University of Houston’s CPRIT Grant Bolsters UH College of Pharmacy’s Efforts in Combating Rare Genetic Disorders
The University of Houston College of Pharmacy is included in a $68.5 million funding package from the Cancer Prevention and Research Institute of Texas (CPRIT).
Ming Hu, Diana S-L. Chow Endowed Professor of Drug Discovery and Development, and Gregory Cuny, Joseph P. & Shirley Shipman Buckley Endowed Professor of Drug Discovery, received $1.4 million to fight familial adenomatous polyposis (FAP), a devastating and rare genetic disorder of the gastrointestinal tract that can cause hundreds or thousands of polyps inside the colon or rectum.
No effective treatment exists for FAP, which impacts 1-in-10,000 people, and unless the colon is surgically removed at an early age, 100% of patients will develop cancer.
There was once a glimmer of hope in the form of celecoxib, a selective COX-2 (cyclooxygenase 2) inhibitor, that was previously approved to treat FAP. COX-2 is an enzyme involved in the inflammation process. Unfortunately, its use for FAP was withdrawn because chronic use of celecoxib, which inhibits polyp growth, causes rare but serious cardiovascular toxicities including death.
Hu and Cuny are set to design new drugs to battle FAP, ones that will inhibit the activity of COX-2 in specific local areas of the body without affecting the entire body.
“We propose to develop locally bioavailable (i.e., no systemic exposure and toxicities) selective COX-2 inhibitors that are only available in the colon to suppress colonic COX-2 expression and reduce prostaglandin E2 levels, which is known to promote tumor growth,” said Hu.
The locally bioavailable drugs will know exactly where to go in the body, designed to use the body’s normal physiological processes to go straight to the areas of need.
“They target the areas by being slowly metabolized in the colon but rapidly metabolized in the liver via a process called glucuronidation and undergoing recycling backed to the colon, minimizing systemic exposure,” said Cuny. “Our lead compound LBD-01 already has these properties, but its anti-COX-2 activity is lower than celecoxib. Hence, our research goal is to obtain more active compounds, while maintaining local bioavailability in the colon.”

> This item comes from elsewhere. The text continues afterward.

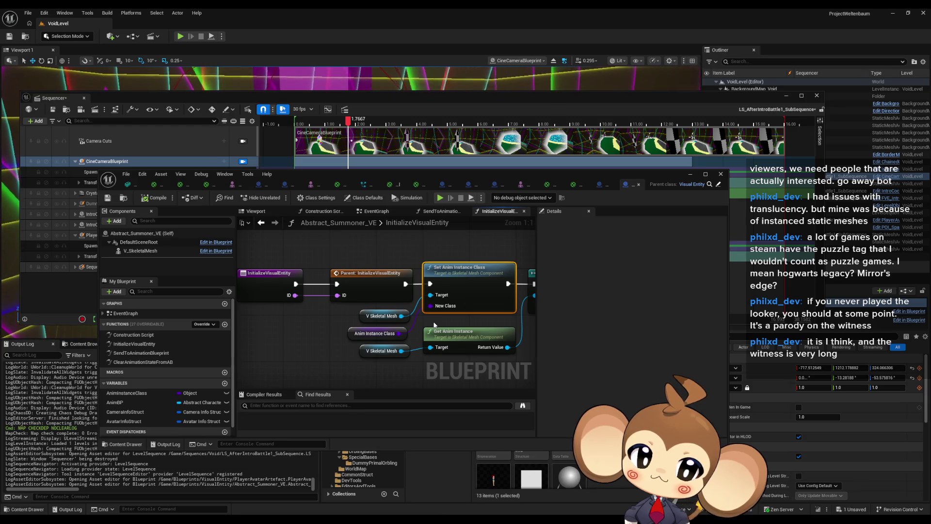
{"action": "mouse_move", "coordinate": [434, 325]}
{"action": "left_mouse_down"}
{"action": "mouse_move", "coordinate": [262, 334]}
{"action": "mouse_move", "coordinate": [393, 315]}
{"action": "left_mouse_up"}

The project is co-led by three contributing investigators with complementary expertise: Noah Freeman Shroyer, Baylor College of Medicine; Dr. Eduardo Vilar Sanchez, a clinician who treats FAP patients at M.D. Anderson Cancer Center; and Rashim Singh, UH College of Pharmacy.
“Our project holds great promise for FAP patients by providing a new treatment paradigm that would be safe and effective,” said Hu.